(Data to use)
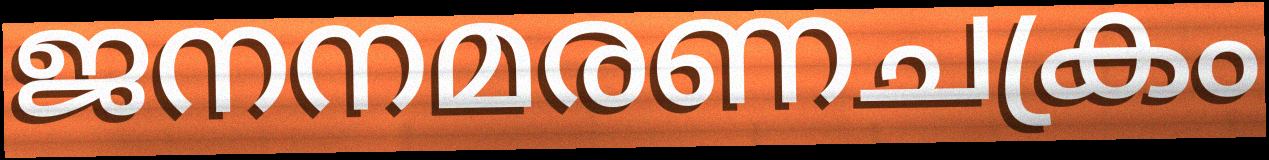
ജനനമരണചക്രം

* * *

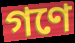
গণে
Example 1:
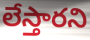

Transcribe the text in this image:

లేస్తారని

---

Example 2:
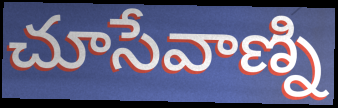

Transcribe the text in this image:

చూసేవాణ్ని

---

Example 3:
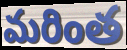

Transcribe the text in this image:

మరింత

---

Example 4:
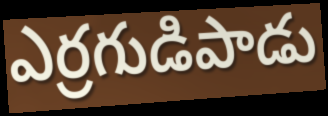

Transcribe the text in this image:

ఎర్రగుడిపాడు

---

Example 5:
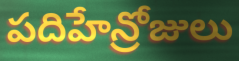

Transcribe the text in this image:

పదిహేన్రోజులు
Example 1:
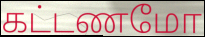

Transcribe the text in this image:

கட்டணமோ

(Problem details)
When a line of the records has the word "Example", pick it out and copy it.

(Answer box)
Example 1:
Example 2:
Example 3:
Example 4:
Example 5:
Example 1:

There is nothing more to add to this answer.